Exercise:
Omitting the pictures, restate all of the entries below exactly.

Stored data entries:
——
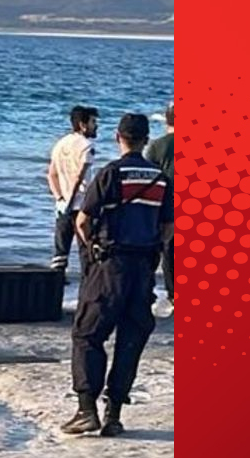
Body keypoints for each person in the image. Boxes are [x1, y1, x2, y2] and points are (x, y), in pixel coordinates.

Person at [62, 113, 173, 437]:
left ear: (118, 137)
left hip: (110, 266)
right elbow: (169, 227)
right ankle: (113, 414)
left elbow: (82, 221)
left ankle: (86, 409)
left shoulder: (111, 173)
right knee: (131, 339)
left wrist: (94, 249)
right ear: (146, 139)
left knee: (87, 334)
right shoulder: (162, 179)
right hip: (143, 269)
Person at [47, 106, 99, 272]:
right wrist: (71, 200)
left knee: (60, 254)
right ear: (83, 125)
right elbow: (80, 176)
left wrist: (59, 198)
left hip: (62, 206)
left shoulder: (60, 143)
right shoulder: (86, 146)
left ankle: (55, 291)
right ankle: (87, 289)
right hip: (81, 205)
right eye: (93, 122)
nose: (95, 126)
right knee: (86, 251)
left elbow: (51, 175)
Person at [145, 101, 175, 306]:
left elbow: (149, 178)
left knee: (167, 250)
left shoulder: (157, 146)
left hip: (165, 205)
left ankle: (173, 294)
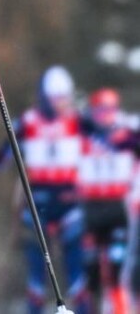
——
Solution:
Body keypoints for each person in the image. Boxes are [x1, y1, x2, y2] and points are (x, y), in pixel coordinates.

Person at [62, 113, 173, 437]:
left ear: (118, 137)
left hip: (110, 266)
right elbow: (169, 227)
right ankle: (113, 414)
left elbow: (82, 221)
left ankle: (86, 409)
left shoulder: (111, 173)
right knee: (131, 339)
left wrist: (94, 249)
right ear: (146, 139)
left knee: (87, 334)
right shoulder: (162, 179)
right hip: (143, 269)
Person at [47, 106, 99, 272]:
right wrist: (71, 200)
left knee: (60, 254)
right ear: (83, 125)
right elbow: (80, 176)
left wrist: (59, 198)
left hip: (62, 206)
left shoulder: (60, 143)
right shoulder: (86, 146)
left ankle: (55, 291)
right ankle: (87, 289)
right hip: (81, 205)
right eye: (93, 122)
nose: (95, 126)
right knee: (86, 251)
left elbow: (51, 175)
Person at [145, 101, 175, 306]:
left elbow: (149, 178)
left knee: (167, 250)
left shoulder: (157, 146)
left hip: (165, 205)
left ankle: (173, 294)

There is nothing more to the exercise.